Elle était seule en 1960; nous sommes en 2024 une soixantaine de députées au Grand Conseil neuchâtelois, atteignant une majorité symbolique. La socialiste chaux-de-fonnière Raymonde Schweizer a été la première femme de Suisse à siéger dans un parlement cantonal, 10 ans avant que les Suissesses aient enfin le droit de vote au niveau fédéral. Une pièce attenante à la salle du Grand Conseil vient d’être inaugurée au Château à son nom. En effet, nous pouvons célébrer avec fierté que Neuchâtel fasse figure de canton pionnier, à la fois dans le domaine des droits démocratiques et de l’élection des femmes.
C’était le 27 septembre 1960. Cette femme en blanc, digne et sereine, qui prête serment au milieu de cravatés en costume sombre. Cette photo magnifique figure depuis longtemps au panthéon de mes préférées. Pourquoi? Parce qu’elle reflète une victoire pour le droit des femmes, mais aussi l’affirmation de soi, la diversité éclatante, le contraste, la nuance, la complémentarité. Et une sobre rébellion contre l’uniformité et le conformisme.
Du blanc, entre les gris clairs et les gris foncés
A quoi pensaient-ils alors ces Messieurs? Si j’en crois les archives des journaux régionaux de l’époque que j’ai eu la curiosité de consulter, les messes basses dans les travées se focalisaient sur la tenue de la nouvelle élue, enseignante, couturière et directrice d’école de profession. J’imagine bien les chuchotements outrés: «Mais enfin, ça ne se fait pas!» Car ce jour, alors que le costume sombre était de rigueur, elle avait choisi de s’habiller de blanc.

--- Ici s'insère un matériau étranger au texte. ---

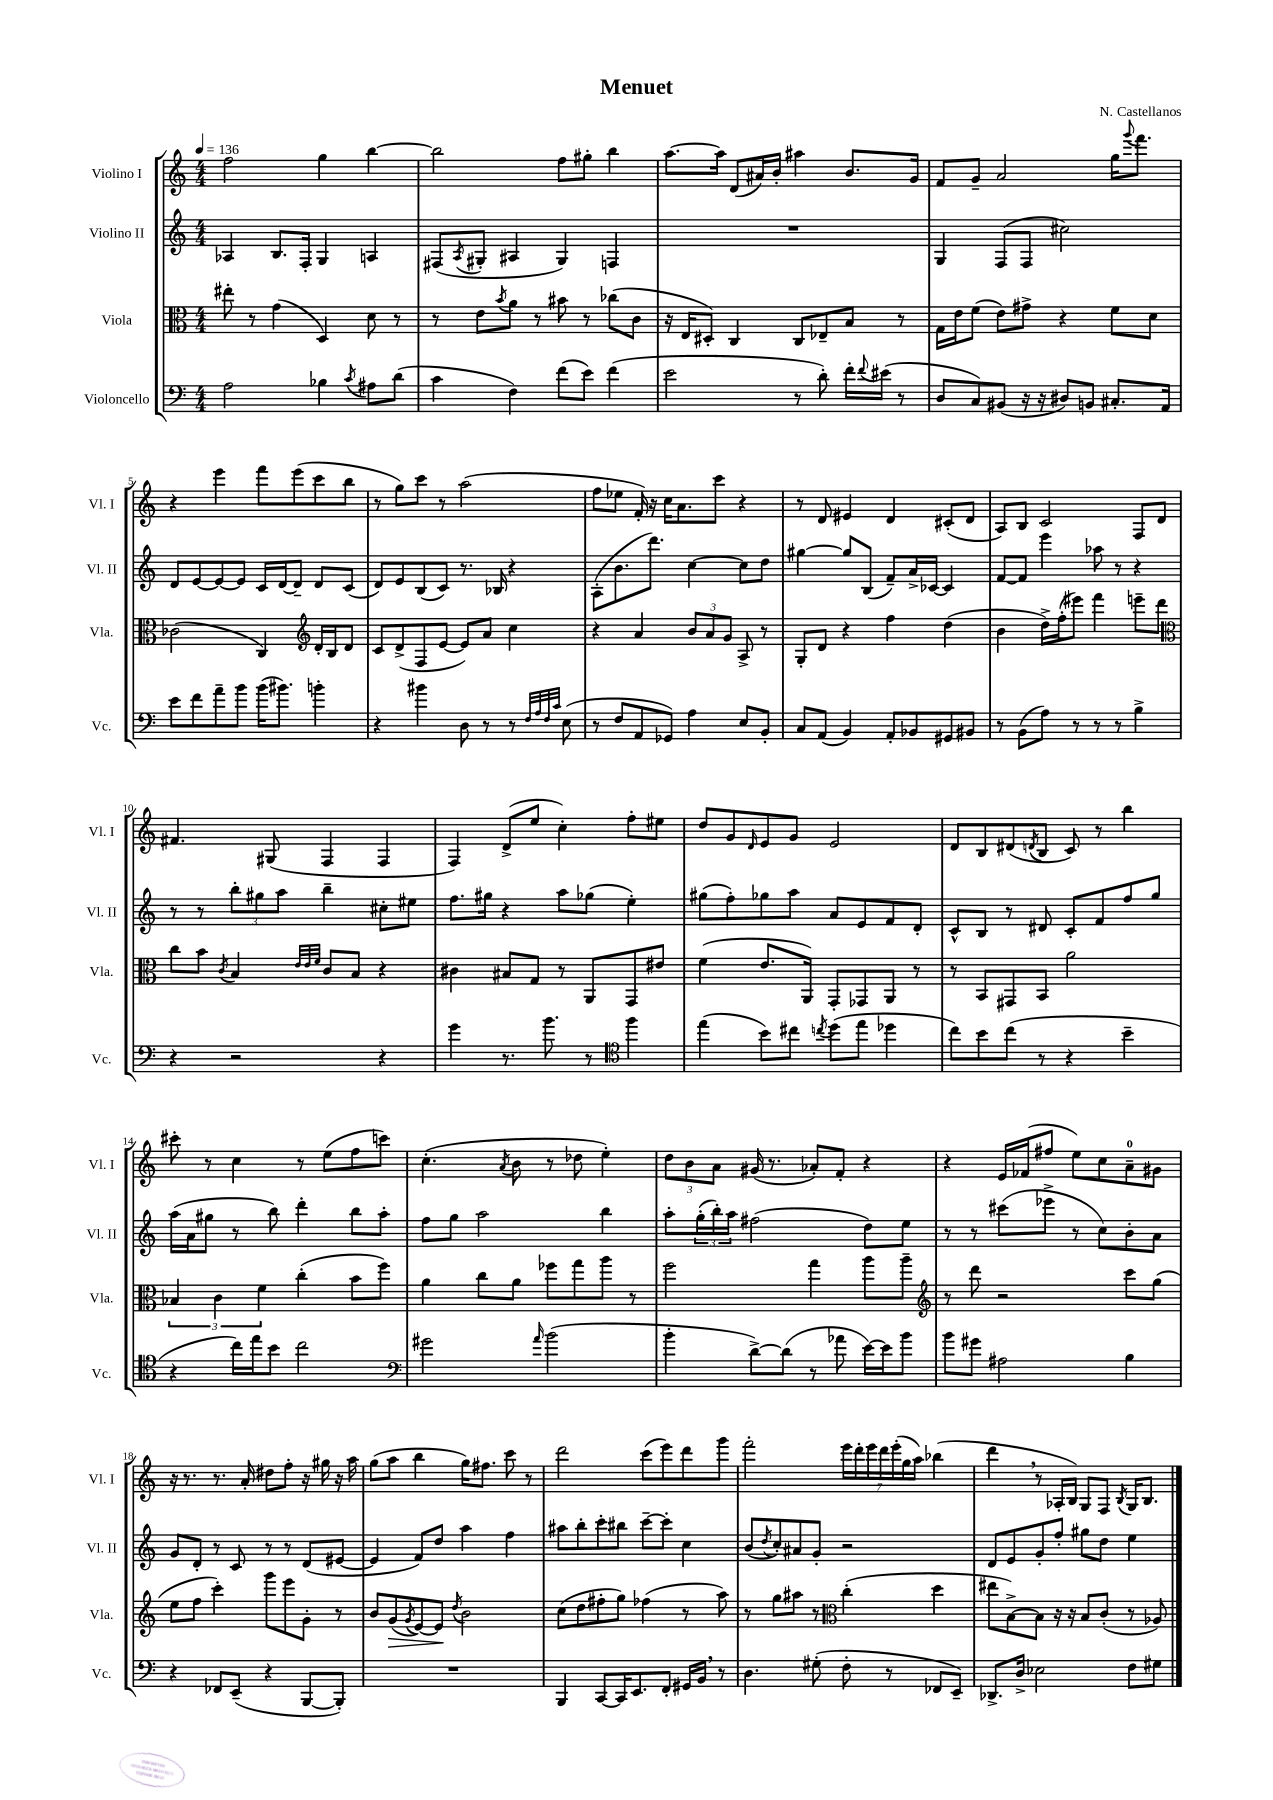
\header { title = "Menuet" composer = "N. Castellanos" }
<<
\new StaffGroup <<
\new Staff = "s0" \with { instrumentName = "Violino I" shortInstrumentName = "Vl. I" } {
    \clef treble \key c \major \numericTimeSignature \time 4/4 \tempo 4 = 136
    f''2 g''4 b''4~ |
    b''2 f''8 gis''8-. b''4 |
    a''8.~ a''16 d'8( ais'16) b'16-. ais''4 b'8. g'16 |
    f'8 g'8-- a'2 g''16 \appoggiatura { g'''8 } f'''8. |
    r4 e'''4 f'''8 e'''8( c'''8 b''8 |
    r8 g''8) c'''8 r8 a''2( |
    f''8 ees''8 f'16-.) r16 c''16 a'8. c'''8 r4 |
    r8 d'8 eis'4 d'4 cis'8-.( d'8 |
    a8) b8 c'2 f8 d'8 |
    fis'4. gis8( f4 f4 |
    f4) d'8->( e''8 c''4-.) f''8-. eis''8 |
    d''8 g'8 \grace { d'16 } e'8 g'8 e'2 |
    d'8 b8 dis'8( \acciaccatura { d'8 } b8 c'8) r8 b''4 |
    cis'''8-. r8 c''4 r8 e''8( f''8 c'''8) |
    c''4.-.( \acciaccatura { a'8 } b'8 r8 des''8 e''4-.) |
    \tuplet 3/2 { d''8 b'8 a'8 } gis'16( r8. aes'8-.) f'8-. r4 |
    r4 e'16 fes'16( fis''8 e''8) c''8 a'8-0-- gis'8 |
    r16 r8. r8. a'16-. dis''8 f''8-. r16 gis''16 r16 a''16 |
    g''8( a''8 b''4 g''16) fis''8. c'''8 r8 |
    d'''2 c'''8( e'''8) d'''8 g'''8 |
    f'''2-. \tuplet 7/4 { e'''16 d'''16-. e'''16 d'''16 e'''16-.( g''16 a''16) } bes''4( |
    d'''4 \breathe r8 aes16-. b16) g8 f8 \acciaccatura { b8 } g16 b8. \bar "|." |
}
\new Staff = "s1" \with { instrumentName = "Violino II" shortInstrumentName = "Vl. II" } {
    \clef treble \key c \major \numericTimeSignature \time 4/4
    aes4 b8. f16-. g4 a4 |
    fis8( \acciaccatura { a8 } gis8-. ais4 gis4) f4 |
    R1 |
    g4 f8( f8 cis''2) |
    d'8 e'8~ e'8~ e'8 c'16 d'16~ d'8-- d'8 c'8( |
    d'8) e'8 b8( c'8) r8. bes16 r4 |
    a8-.( b'8. d'''8.) c''4~ c''8 d''8 |
    gis''4~ gis''8 b8( f'8--) a'16-> ces'16~ ces'4 |
    f'8~ f'8 e'''4 aes''8 r8 r4 |
    r8 r8 \tuplet 3/2 { b''8-. gis''8 a''8 } b''4-- cis''8-. eis''8 |
    f''8. gis''16 r4 a''8 ges''8( e''4-.) |
    gis''8( f''8-.) ges''8 a''8 a'8 e'8 f'8 d'8-. |
    c'8-^ b8 r8 dis'8 c'8-. f'8 f''8 g''8 |
    a''16( a'16 gis''8 r8 b''8) d'''4-. b''8 a''8-. |
    f''8 g''8 a''2 b''4 |
    a''8-. \tuplet 3/2 { g''16-.( b''16-.) a''16 } fis''2( d''8) e''8 |
    r8 r8 cis'''8( ees'''8-> r8 c''8) b'8-. a'8 |
    g'8 d'8-. r8 c'8 r8 r8 d'8( eis'8~ |
    eis'4 f'8) d''8 a''4 f''4 |
    ais''8 b''8-. c'''8-. bis''8 c'''8~-- c'''8-. c''4 |
    b'8( \acciaccatura { d''8 } c''8-.) ais'8 g'8-. r2 |
    d'8 e'8 g'8-. f''8-. gis''8 d''8 e''4 \bar "|." |
}
\new Staff = "s2" \with { instrumentName = "Viola" shortInstrumentName = "Vla." } {
    \clef alto \key c \major \numericTimeSignature \time 4/4
    eis''8-. r8 g'4( d4) d'8 r8 |
    r8 e'8 \acciaccatura { b'8 } a'8 r8 bis'8 r8 ces''8( c'8 |
    r16 e16 dis8-.) c4 c8 ees8-- b8 r8 |
    g16 e'16 f'8( e'8) gis'8-> r4 f'8 d'8 |
    ces'2( c4) \clef treble d'16-. b16 d'8 |
    c'8 d'8->( f8 e'8~ e'8) a'8 c''4 |
    r4 a'4 \tuplet 3/2 { b'8 a'8 g'8 } a8-> r8 |
    g8-. d'8 r4 f''4 d''4( |
    b'4 d''16->) f''16-.( eis'''8) f'''4 e'''8-- d'''8 |
    \clef alto c''8 b'8 \acciaccatura { c'8 } b4 \grace { e'32 e'32 f'32 } c'8 b8 r4 |
    cis'4 bis8 g8 r8 a,8 g,8 eis'8 |
    f'4( e'8. a,16) g,8-. ges,8 a,8 r8 |
    r8 b,8 gis,8 b,8 a'2 |
    \tuplet 3/2 { bes4 c'4 f'4 } c''4-.( b'8 f''8) |
    a'4 c''8 a'8 fes''8 g''8 a''8 r8 |
    f''2 g''4 a''8 a''8-- |
    \clef treble r8 d'''8 r2 c'''8 g''8( |
    e''8 f''8 c'''4-.) g'''8 e'''8 g'8-. r8 |
    b'8 g'8\>( \acciaccatura { g'8 } e'8~) e'8\! \acciaccatura { d''8 } b'2 |
    c''8( d''8 fis''8-. g''8) fes''4( r8 a''8) |
    r8 g''8 ais''8 r8 \clef alto c''4-.( d''4 |
    eis''8 b8~->) b8 r16 r16 b8 c'8-.( r8 aes8) \bar "|." |
}
\new Staff = "s3" \with { instrumentName = "Violoncello" shortInstrumentName = "Vc." } {
    \clef bass \key c \major \numericTimeSignature \time 4/4
    a2 bes4 \acciaccatura { c'8 } ais8 d'8( |
    c'4 f4) f'8( e'8) f'4( |
    e'2 r8 d'8-.) f'16-. \appoggiatura { f'8 } eis'16( r8 |
    d8 c8) bis,8( r16 r16 dis8) b,8 cis8.-. a,16 |
    e'8 f'8 a'8-- b'8 b'16( bis'8.) b'4-. |
    r4 bis'4 d8 r8 r8 \grace { f32 a32 f32 c'32 } e8( |
    r8 f8 a,8 ges,8) a4 e8 b,8-. |
    c8 a,8( b,4) a,8-. bes,8 gis,8 bis,8 |
    r8 b,8( a8) r8 r8 r8 b4-> |
    r4 r2 r4 |
    g'4 r8. b'8. r8 \clef tenor f''4 |
    e''4( b'8) cis''8 \acciaccatura { c''8 } d''8( e''8 des''4 |
    c''8) b'8 c''8( r8 r4 b'4-- |
    r4 c''16) e''16 b'8 c''2 |
    \clef bass gis'2 \grace { a'16 } b'2( |
    b'4-. d'8~->) d'8( r8 aes'8 e'16~) e'16 b'8 |
    b'8 gis'8 ais2 b4 |
    r4 fes,8 e,8--( r4 b,,8~ b,,8-.) |
    R1 |
    b,,4 c,8~ c,16 e,8. f,8-. gis,16 b,16 \breathe r8 |
    d4. gis8-.( f8-. r8 fes,8 e,8--) |
    des,8.-> d16-> ees2 f8 gis8 \bar "|." |
}
>>
>>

Cela force d’autant plus mon admiration. Raymonde Schweizer a prêté serment au milieu des gris clairs et des gris foncés, avec son sac à main clair, peut-être rosé. Sur les plans de la diversité et de l’audace, elle a fait école! Elle était seule en 1960. En 2021, nous avons été 58 députées élues sur cent. Le premier parlement de Suisse à majorité féminine, dont j’ai l’honneur de faire partie. Sans sac à main rose, mais je pourrais bien siéger avec une cravate, parce que je trouve que cela va bien aux femmes.
Aujourd’hui, il y a toujours des costumes sombres des deux côtés de l’hémicycle, et dans les tenues variées des député-e-s, parfois du blanc, parfois des couleurs plus ou moins vives, des styles disparates, voire quelques extravagances. Il y a bien entendu toujours en coulisses des chuchotements qui s’offusquent de toute liberté prise par rapport aux conventions, qui n’ont pourtant pas vocation à être figées pour l’éternité. Les personnalités et les idées s’affirment dans leur diversité. S’il y a bien une chose qui est contre-productive, c’est cette propension faussement rassurante à faire de nous des clones les un-e-s des autres.
«Si tu diffères de moi, ma sœur, loin de me léser, tu m’enrichis.»
C’est un de mes crédos: la meilleure équipe est faite de femmes et d’hommes, de personnalités, de mentalités, de générations et de visions différentes. C’est acté dans le monde de l’entreprise, de nombreuses études en témoignent: il est reconnu que les équipe les plus diverses sont les plus performantes. Cela devrait non seulement renforcer la meilleure version de la démocratie, celle qui existe en Suisse, mais aussi plus généralement stimuler l’intelligence collective, dans tous les cercles de décision.
Sans anachronisme excessif, devant la tenue blanche de Raymonde Schweizer, on aurait préféré que les députés et les médias de 1960 adoptent la sagesse humaniste de Saint-Exupéry, exprimée dans ce mot apocryphe que j’adapte à dessein: «Si tu diffères de moi, ma sœur (mon frère), loin de me léser, tu m’enrichis.»